Des services qui effleurent le ridicule

Fort de l’adage qui dit: « si le ridicule pouvait tuer », il y a lieu d’affirmer, la main sur le cœur, que ces fameux agents Bureau 2 qui opèrent à la place Victoire, ne viennent pas chercher des suspects, mais plutôt de l’argent. « Ils se sont transformés en véritables business man au regard de ce qu’ils réalisent comme recettes à la fin de chaque journée », raconte un jeune cambiste (changeur des monnaies) qui opère dans les environs. Et d’ajouter : « Ils opèrent ici depuis des années, mais nous n’avons jamais appris que ces agents Bureau 2 ont appréhendé un suspect et l’ont transféré à la Demiap ».

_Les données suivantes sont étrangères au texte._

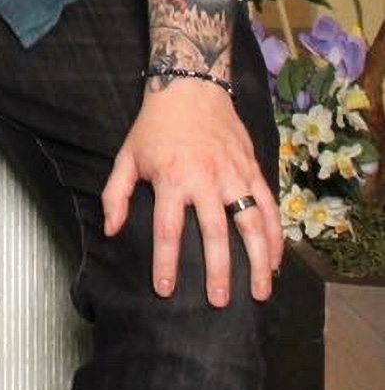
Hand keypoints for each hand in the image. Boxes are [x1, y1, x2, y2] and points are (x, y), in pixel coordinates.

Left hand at [100, 78, 280, 307]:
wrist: (190, 87)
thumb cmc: (154, 127)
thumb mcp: (125, 158)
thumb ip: (115, 196)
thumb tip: (112, 232)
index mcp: (172, 179)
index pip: (168, 231)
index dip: (166, 263)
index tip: (165, 290)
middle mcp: (207, 180)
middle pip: (216, 234)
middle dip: (219, 271)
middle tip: (220, 302)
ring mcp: (235, 175)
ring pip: (252, 224)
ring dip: (259, 261)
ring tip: (261, 291)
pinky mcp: (253, 169)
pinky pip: (269, 207)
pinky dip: (276, 235)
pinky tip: (277, 260)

Toujours dans les environs de la place Victoire derrière la station-service Engen, une jeune dame non autrement identifiée, et vendeuse des beignets, renseigne que cet endroit ressemble à une forteresse d’Ali Baba, où chaque service de l’Etat fait sa loi. Elle cite le cas des agents de la Police de circulation routière (PCR), les éléments de la Police nationale congolaise (PNC) et ceux de l’unité Udjana, les agents du ministère des Transports… qui tracassent et rançonnent à souhait les paisibles automobilistes, au grand dam des passants. « Pourtant, les échos parviennent tous les jours au bourgmestre de la commune de Kalamu, Jean-Claude Kadima, dont le bureau se trouve à quelques mètres de là. Mais aucune réaction de sa part. Au contraire, la situation ne fait que s’empirer du jour au lendemain », regrette-t-elle, tout en manifestant son pessimisme quant à l’évolution positive des choses sur le terrain.

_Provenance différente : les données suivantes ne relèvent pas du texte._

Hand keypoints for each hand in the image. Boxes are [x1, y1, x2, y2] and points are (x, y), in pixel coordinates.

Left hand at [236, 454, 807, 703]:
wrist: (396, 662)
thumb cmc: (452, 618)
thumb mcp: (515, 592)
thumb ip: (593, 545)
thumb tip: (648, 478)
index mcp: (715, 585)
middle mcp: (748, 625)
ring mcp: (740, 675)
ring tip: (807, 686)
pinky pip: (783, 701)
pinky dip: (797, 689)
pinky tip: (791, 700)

Pour sa part, le jeune Pierre Maluambeki, la quarantaine révolue et chargeur des véhicules, s’étonne du désordre entretenu à la place Victoire au vu et au su de l’autorité communale. Pour lui, cet endroit touristique qui fait parler de lui à travers le monde, aurait pu offrir une image digne, de par son appellation. « Malheureusement, le bourgmestre et ses services ne se contentent que des dividendes qui leur sont versées par les tenants des kiosques et autres hangars érigés en désordre. La plupart de ces hangars servent de guet-apens aux agents Bureau 2 et à quelques policiers, qui sont en quête des proies à dévorer. Et la nuit, ces hangars sont transformés en maisons de passage, où toutes sortes d’abus sont commis », dénonce le jeune Maluambeki.

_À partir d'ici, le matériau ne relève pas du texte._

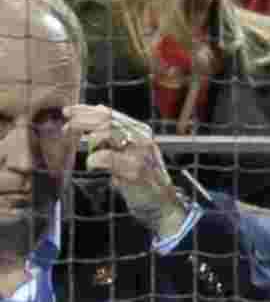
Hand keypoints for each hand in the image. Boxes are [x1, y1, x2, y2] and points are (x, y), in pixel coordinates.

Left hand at [65, 104, 188, 236]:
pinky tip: (91, 164)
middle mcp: (142, 137)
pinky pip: (108, 158)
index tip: (68, 112)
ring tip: (78, 144)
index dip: (86, 111)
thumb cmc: (142, 176)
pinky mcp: (135, 170)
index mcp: (139, 130)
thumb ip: (114, 133)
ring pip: (109, 133)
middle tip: (66, 127)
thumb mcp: (129, 150)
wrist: (161, 200)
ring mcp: (140, 153)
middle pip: (107, 120)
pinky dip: (95, 159)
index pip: (110, 114)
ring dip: (89, 137)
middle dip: (83, 121)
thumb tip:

Comme si le ridicule ne tuait pas en RDC, ces hangars se retrouvent également tout au long de la clôture de la parcelle qui abrite le bureau du bourgmestre ; au niveau de la clôture de la paroisse St Joseph de Matonge ; au croisement des avenues Ikelemba et Badjoko ; derrière le Complexe scolaire Mgr Moke ; le long de la clôture de écoles primaires I et II/Matonge sur la façade de l’avenue Kasa-Vubu…, donnant ainsi l’impression d’une ville fantôme, où règne un désordre entretenu. L’essentiel pour l’autorité municipale d’empocher l’argent, sans même tenir compte de l’hygiène et de l’état insalubre qu’offrent ces endroits.

Au regard de tout ce qui précède, même la promesse ferme de l’hôtel de ville de Kinshasa d’assainir la capitale, tarde à se matérialiser, on ne sait pourquoi.